The arena league also brings hours of additional content to the network over the summer months. Monumental developed two episodic Hard Knocks-esque series that provided behind-the-scenes access into the inception of both teams.
“It was full exposure — everything we do,” said Valor head coach Dean Cokinos, an AFL veteran who’s bounced around a handful of teams in his career. “It’s very important we grow the brand.”
Hat Cams
Monumental is the first major client of ActionStreamer, a startup that created a wearable camera small and lightweight enough to unobtrusively attach to the bill of baseball cap.
“We’re trying to do things that have never been done before,” said Dhani Jones, ActionStreamer’s co-founder and a former NFL linebacker.
ActionStreamer is far from the first game-worn camera to make it into a broadcast, but the startup is hoping it will be one of the first that sticks.
Its uniqueness lies in the backend infrastructure football fans will never see. ActionStreamer’s patented process creates a network that routes the RF video signal wirelessly from the camera to antennae around the venue, which are then wired back to the broadcast unit or control room to be integrated into the broadcast.

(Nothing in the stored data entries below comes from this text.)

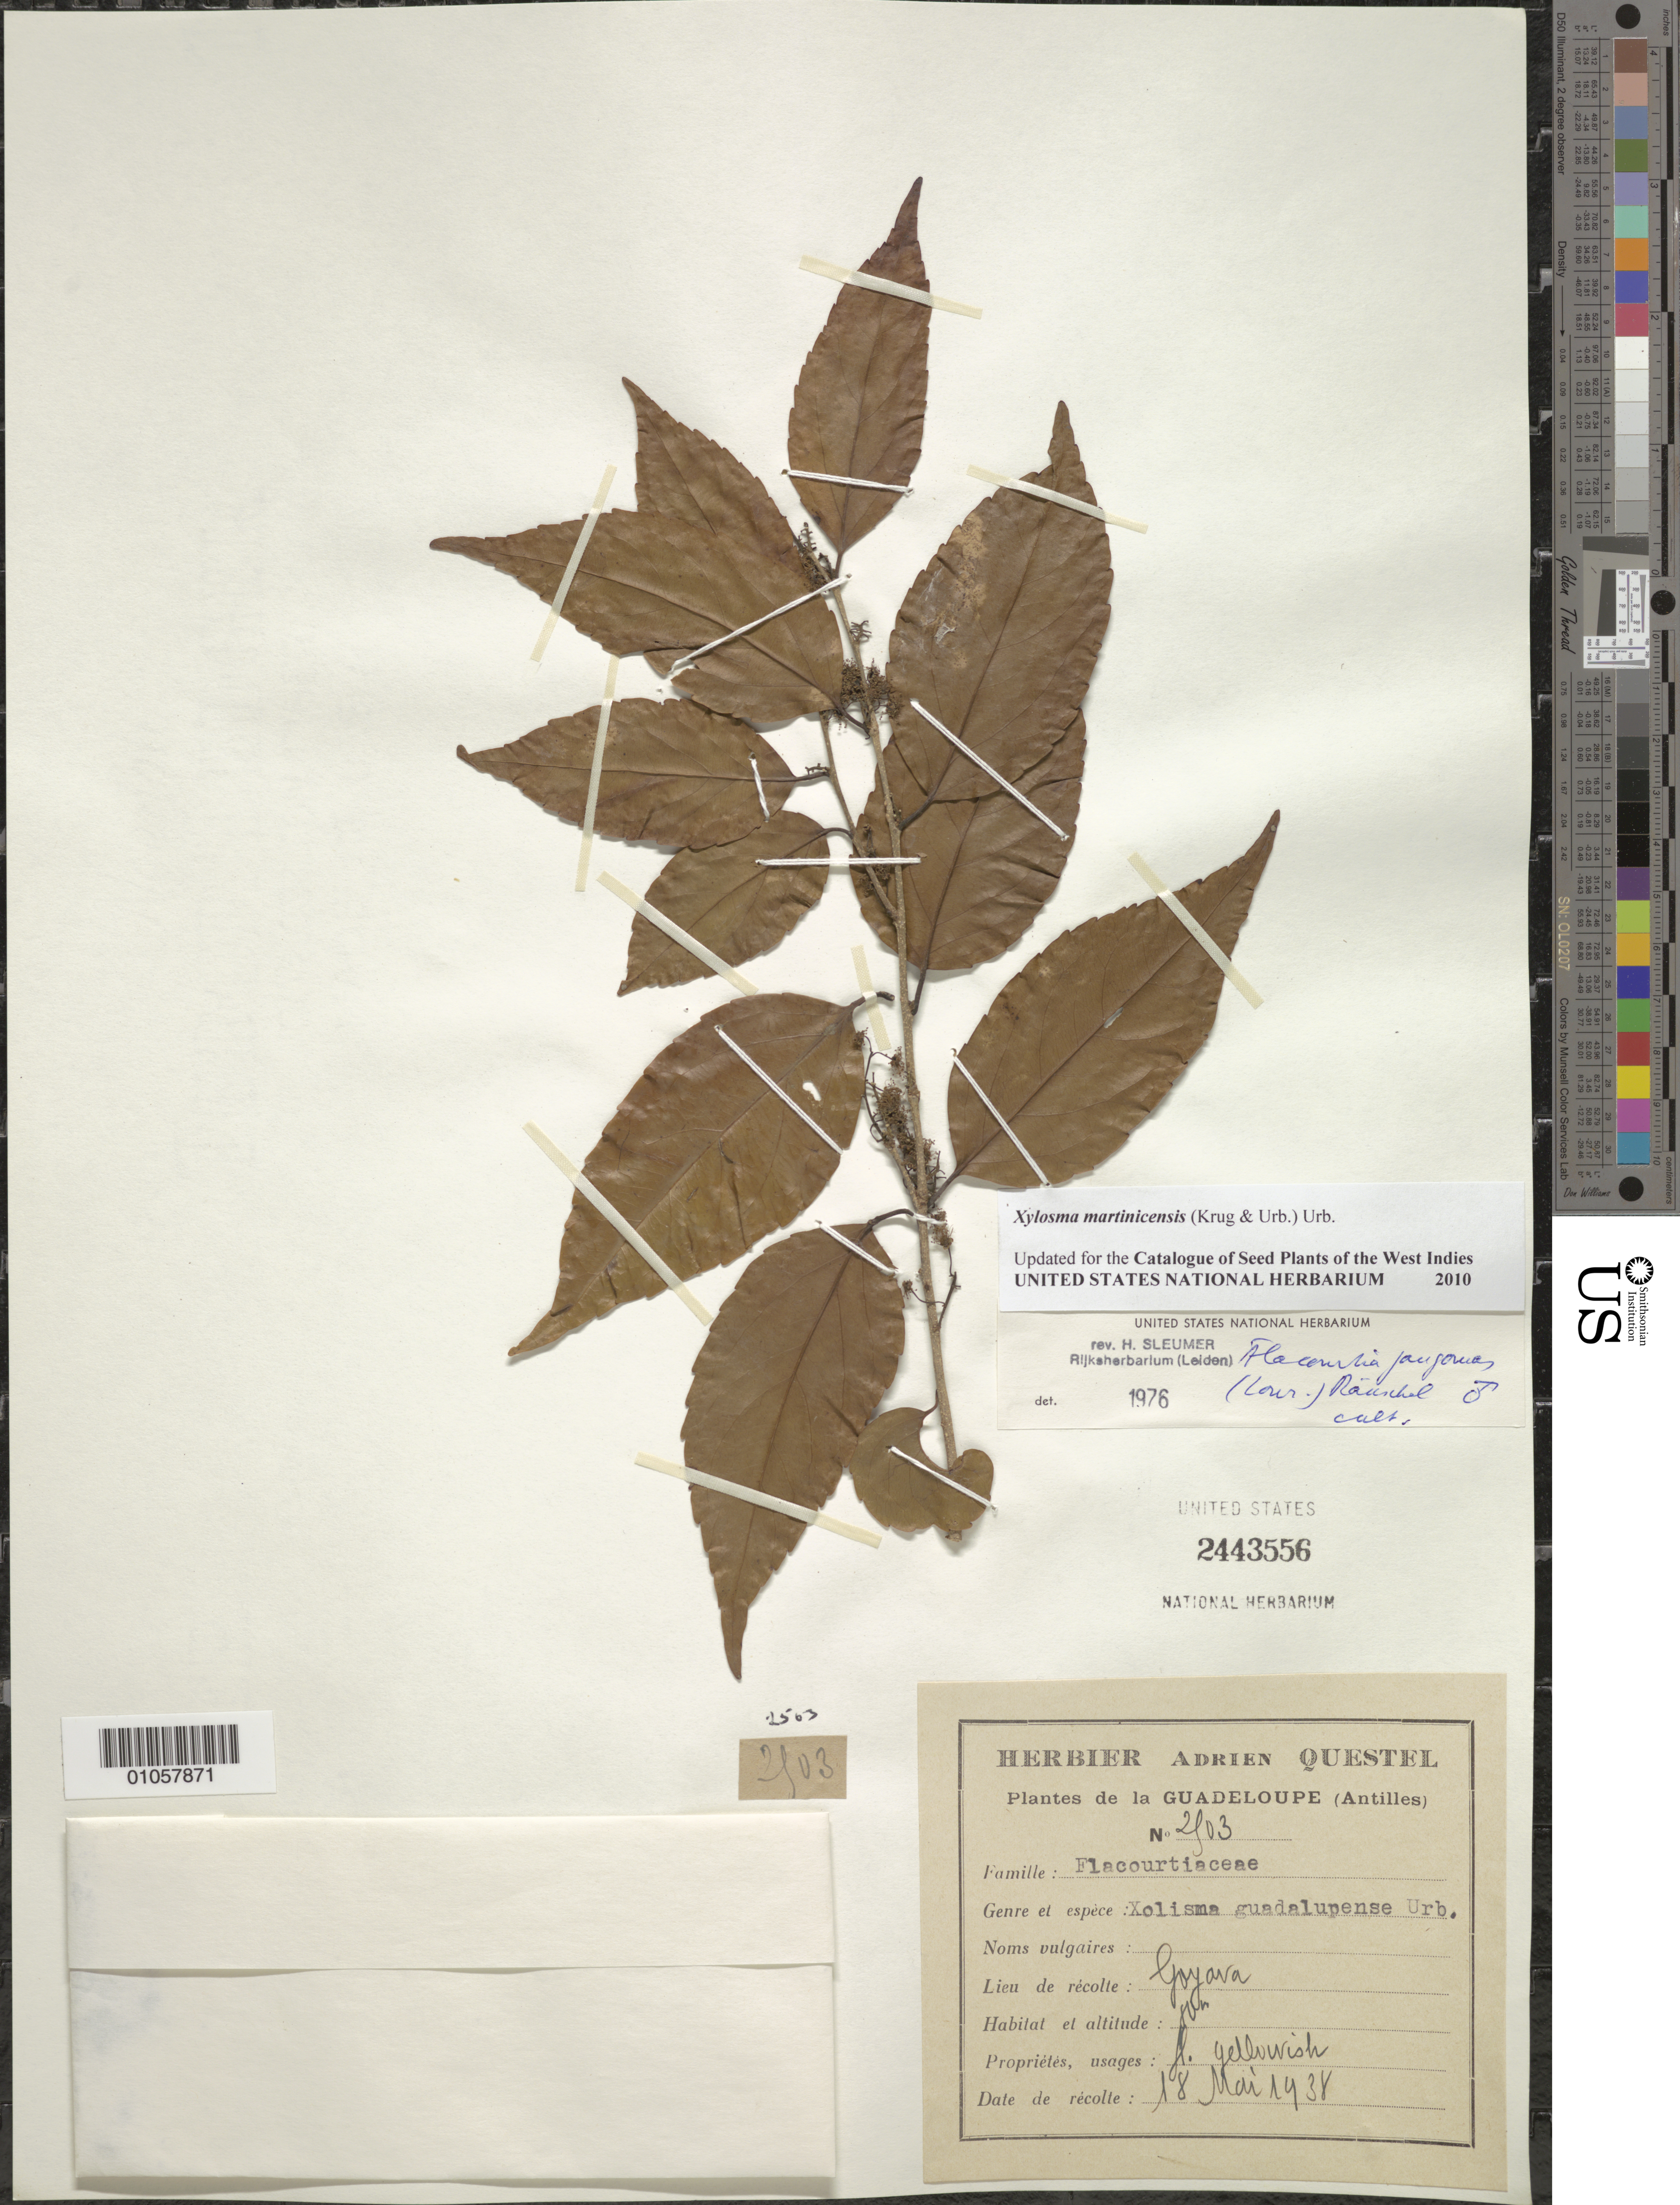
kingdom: Plantae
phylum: Tracheophyta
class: Magnoliopsida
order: Malpighiales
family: Salicaceae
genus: Xylosma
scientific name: Xylosma martinicense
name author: (Krug & Urb.) Urb.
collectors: A. Questel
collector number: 2503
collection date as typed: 18 May 1938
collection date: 1938-05-18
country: Guadeloupe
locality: Goyava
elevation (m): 80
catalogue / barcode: US 2443556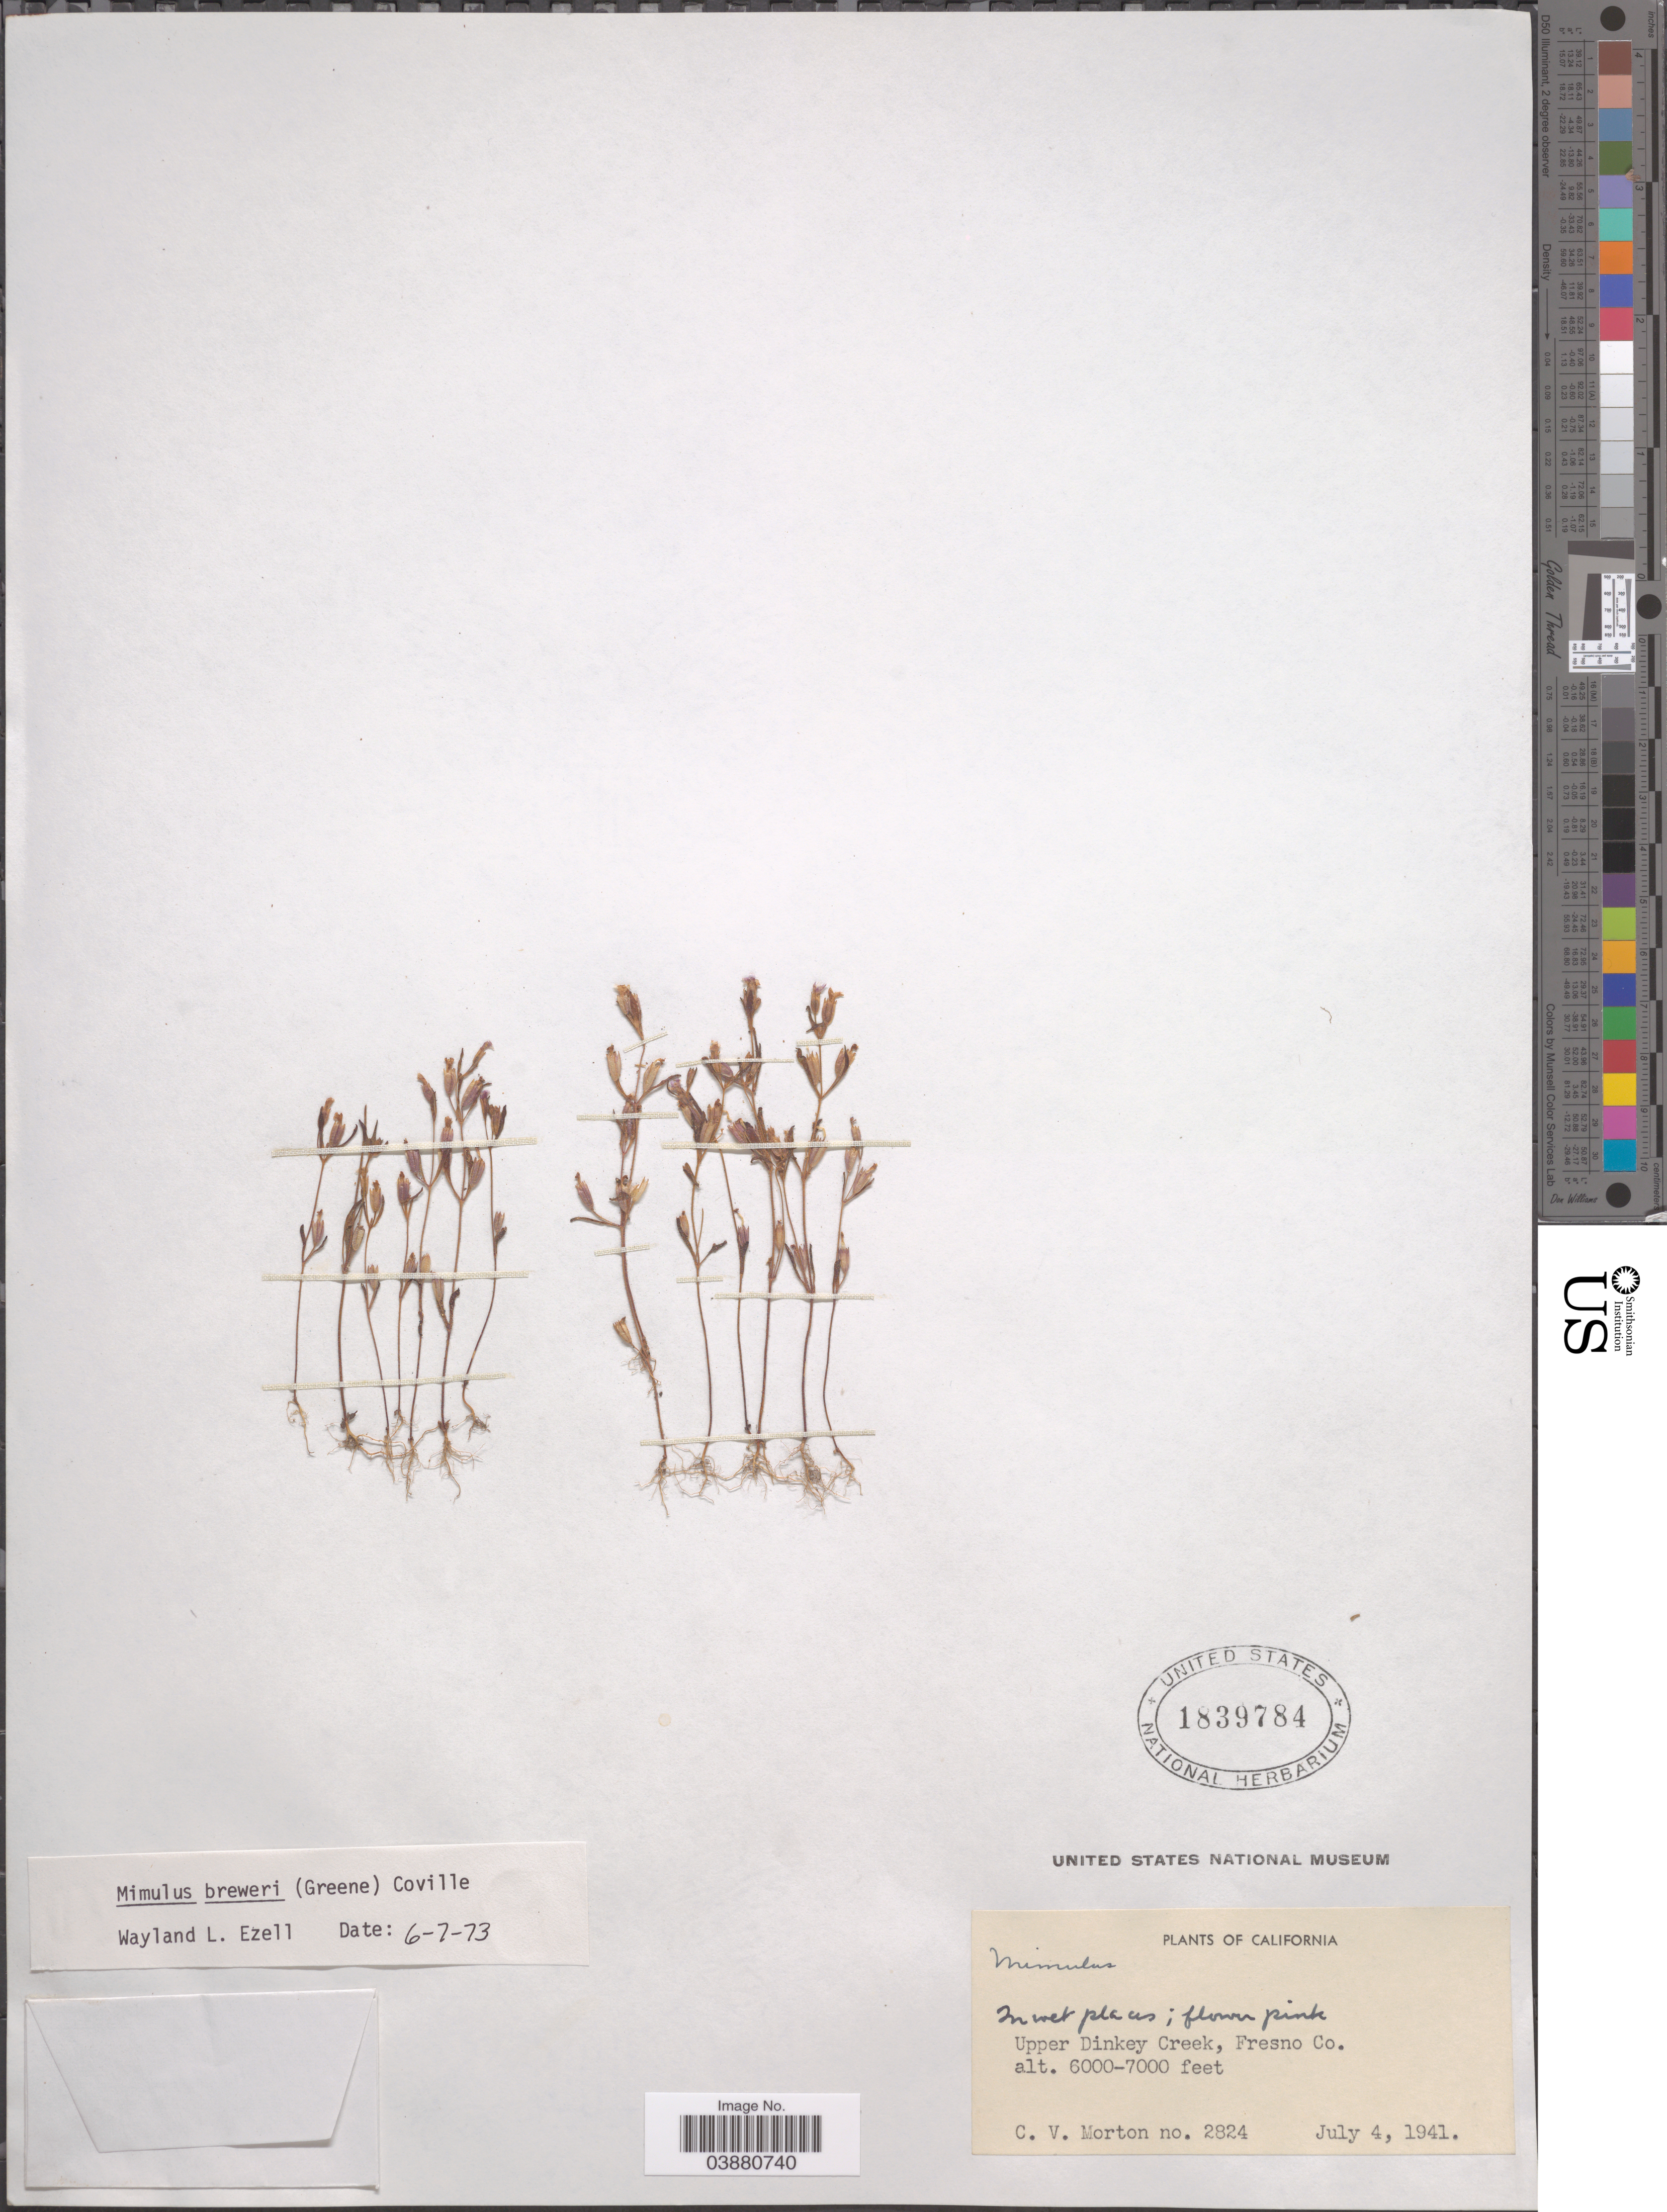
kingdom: Plantae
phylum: Tracheophyta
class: Magnoliopsida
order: Lamiales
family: Phrymaceae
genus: Mimulus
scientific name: Mimulus breweri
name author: (Greene) Coville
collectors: C. V. Morton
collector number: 2824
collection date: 1941-07-04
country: United States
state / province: California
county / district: Fresno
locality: Upper Dinkey Creek, Fresno Co.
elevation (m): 1829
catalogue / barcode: US 1839784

It’s designed to operate in venues where available bandwidth is a scarcity.
The hat cams are a stop on ActionStreamer’s roadmap to one day get its camera inside a helmet.
The Future
Just since November, the AFL has lost two more teams for its upcoming season — a brutal reminder that its troubles are far from over. Monumental remains committed to seeking high-quality NBA and NHL operators to add to the league.
“All trees don’t grow directly to heaven,” Ted Leonsis had written.
“In time it will expand and will grow and we will be pioneers in this restart of the league.”